╭─ Stored rows

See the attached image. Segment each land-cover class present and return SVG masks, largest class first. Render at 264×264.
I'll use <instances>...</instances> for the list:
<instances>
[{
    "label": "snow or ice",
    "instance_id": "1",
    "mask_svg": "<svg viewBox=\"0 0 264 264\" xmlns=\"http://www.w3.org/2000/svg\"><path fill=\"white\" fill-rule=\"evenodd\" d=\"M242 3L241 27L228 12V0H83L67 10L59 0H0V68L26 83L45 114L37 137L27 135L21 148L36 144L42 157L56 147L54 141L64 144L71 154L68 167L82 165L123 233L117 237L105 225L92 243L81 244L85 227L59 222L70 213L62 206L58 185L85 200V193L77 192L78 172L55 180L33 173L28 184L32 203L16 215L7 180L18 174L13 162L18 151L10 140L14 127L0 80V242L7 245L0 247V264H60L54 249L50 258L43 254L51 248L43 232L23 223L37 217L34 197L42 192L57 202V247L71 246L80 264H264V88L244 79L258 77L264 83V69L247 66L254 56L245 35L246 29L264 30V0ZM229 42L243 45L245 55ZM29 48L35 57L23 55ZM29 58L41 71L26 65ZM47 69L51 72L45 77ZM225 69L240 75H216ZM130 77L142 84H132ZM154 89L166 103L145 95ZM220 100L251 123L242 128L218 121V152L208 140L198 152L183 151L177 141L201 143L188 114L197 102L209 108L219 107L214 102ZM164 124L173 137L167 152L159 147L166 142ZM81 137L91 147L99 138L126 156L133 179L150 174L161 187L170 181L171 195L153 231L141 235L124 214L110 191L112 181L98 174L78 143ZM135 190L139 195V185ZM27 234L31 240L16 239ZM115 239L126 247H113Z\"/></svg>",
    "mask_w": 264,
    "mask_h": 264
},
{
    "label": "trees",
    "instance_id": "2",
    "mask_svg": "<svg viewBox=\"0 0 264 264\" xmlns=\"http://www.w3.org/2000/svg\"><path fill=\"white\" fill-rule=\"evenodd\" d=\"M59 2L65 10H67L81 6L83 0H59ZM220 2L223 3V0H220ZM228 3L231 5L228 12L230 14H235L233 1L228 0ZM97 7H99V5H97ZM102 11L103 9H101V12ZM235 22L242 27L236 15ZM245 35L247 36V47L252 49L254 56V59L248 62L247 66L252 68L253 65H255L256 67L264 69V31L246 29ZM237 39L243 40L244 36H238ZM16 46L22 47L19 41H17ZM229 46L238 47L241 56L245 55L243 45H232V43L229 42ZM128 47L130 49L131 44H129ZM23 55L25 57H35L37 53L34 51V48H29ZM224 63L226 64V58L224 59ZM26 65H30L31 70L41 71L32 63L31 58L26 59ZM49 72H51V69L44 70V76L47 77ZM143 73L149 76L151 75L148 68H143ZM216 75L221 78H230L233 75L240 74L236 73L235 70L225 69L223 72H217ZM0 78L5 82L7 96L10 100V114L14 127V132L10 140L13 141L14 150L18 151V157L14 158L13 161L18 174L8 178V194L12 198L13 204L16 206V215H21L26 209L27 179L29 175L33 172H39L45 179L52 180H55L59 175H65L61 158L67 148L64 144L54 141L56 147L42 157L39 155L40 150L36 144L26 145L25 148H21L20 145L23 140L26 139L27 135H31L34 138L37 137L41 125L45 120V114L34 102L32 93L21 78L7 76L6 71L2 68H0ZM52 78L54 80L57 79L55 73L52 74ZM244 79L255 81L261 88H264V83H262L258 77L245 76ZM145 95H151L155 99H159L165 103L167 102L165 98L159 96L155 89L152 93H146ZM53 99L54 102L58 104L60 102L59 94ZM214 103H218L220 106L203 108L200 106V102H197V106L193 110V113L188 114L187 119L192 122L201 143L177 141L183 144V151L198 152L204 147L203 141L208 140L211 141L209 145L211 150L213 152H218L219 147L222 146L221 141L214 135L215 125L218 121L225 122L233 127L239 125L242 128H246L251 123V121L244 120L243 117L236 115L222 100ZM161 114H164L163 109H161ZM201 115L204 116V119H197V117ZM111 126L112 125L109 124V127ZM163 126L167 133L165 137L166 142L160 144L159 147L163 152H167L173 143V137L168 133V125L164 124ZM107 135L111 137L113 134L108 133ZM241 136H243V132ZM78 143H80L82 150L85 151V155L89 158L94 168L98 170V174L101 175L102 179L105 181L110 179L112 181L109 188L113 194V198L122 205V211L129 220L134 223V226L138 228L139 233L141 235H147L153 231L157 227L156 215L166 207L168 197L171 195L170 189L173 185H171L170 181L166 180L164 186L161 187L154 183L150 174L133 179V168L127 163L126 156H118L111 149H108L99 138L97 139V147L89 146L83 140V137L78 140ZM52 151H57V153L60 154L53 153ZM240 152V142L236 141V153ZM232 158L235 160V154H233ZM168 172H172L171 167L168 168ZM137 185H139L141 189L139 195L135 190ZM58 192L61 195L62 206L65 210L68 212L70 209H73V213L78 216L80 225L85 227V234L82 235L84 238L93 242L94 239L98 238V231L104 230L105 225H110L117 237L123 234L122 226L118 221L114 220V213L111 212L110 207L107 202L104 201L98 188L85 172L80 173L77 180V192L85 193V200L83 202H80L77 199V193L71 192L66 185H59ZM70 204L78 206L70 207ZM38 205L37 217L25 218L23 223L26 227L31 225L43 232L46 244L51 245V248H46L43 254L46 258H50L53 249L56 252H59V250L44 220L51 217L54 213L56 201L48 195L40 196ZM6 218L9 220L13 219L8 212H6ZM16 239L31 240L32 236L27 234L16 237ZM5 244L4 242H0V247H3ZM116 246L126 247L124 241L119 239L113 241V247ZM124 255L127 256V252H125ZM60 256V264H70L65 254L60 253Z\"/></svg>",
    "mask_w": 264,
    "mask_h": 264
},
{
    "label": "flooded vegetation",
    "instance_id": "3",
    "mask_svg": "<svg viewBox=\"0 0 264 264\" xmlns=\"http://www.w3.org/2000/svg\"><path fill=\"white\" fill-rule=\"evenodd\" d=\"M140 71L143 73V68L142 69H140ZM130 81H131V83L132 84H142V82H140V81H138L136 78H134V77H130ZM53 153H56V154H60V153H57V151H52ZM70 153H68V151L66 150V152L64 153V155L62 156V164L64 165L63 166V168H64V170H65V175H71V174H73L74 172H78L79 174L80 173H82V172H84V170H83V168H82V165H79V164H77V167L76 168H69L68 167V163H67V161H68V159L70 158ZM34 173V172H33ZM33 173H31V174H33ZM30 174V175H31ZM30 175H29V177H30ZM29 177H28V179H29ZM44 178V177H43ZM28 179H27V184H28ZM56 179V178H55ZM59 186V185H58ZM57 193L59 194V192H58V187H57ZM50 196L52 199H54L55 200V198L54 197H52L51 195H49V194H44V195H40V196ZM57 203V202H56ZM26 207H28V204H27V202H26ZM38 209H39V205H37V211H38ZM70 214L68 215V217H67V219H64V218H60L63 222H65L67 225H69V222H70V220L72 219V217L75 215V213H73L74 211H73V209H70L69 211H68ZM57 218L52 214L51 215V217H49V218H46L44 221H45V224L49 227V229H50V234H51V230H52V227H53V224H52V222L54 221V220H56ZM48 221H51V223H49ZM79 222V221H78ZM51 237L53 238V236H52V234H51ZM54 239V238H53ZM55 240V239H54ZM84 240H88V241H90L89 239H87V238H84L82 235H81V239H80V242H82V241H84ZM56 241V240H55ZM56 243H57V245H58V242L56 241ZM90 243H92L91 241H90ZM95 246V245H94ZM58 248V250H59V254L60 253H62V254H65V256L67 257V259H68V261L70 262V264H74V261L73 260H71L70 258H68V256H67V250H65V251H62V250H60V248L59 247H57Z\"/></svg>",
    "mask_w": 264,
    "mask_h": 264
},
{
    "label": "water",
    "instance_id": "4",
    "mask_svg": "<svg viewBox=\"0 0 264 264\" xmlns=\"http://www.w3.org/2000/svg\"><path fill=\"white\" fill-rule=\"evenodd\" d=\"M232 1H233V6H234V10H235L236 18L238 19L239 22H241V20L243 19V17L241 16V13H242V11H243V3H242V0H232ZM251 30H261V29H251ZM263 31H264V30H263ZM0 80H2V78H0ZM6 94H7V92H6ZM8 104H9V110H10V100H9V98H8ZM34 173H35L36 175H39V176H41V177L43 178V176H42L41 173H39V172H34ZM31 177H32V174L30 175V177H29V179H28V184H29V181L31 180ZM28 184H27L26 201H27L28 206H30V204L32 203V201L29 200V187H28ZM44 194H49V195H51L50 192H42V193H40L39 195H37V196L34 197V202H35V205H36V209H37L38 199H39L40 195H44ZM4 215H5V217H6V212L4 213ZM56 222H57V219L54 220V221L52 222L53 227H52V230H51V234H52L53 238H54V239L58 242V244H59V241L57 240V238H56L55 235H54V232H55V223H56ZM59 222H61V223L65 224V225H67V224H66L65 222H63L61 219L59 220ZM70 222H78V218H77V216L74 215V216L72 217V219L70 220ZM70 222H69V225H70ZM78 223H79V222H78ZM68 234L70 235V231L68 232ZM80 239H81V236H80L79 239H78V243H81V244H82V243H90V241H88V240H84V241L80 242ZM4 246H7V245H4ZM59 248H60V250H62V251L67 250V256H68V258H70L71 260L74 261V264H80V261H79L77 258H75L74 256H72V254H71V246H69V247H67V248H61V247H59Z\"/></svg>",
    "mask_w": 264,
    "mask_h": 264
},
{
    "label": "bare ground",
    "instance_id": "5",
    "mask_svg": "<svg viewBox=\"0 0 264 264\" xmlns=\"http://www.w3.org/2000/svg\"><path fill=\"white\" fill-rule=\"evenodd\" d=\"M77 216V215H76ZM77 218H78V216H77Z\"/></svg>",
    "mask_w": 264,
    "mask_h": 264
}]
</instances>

╰─

▸ Task requirements:
List each line above that contains the string "label", and copy every such line in full.

▸ Response to this task:
    "label": "snow or ice",
    "label": "trees",
    "label": "flooded vegetation",
    "label": "water",
    "label": "bare ground",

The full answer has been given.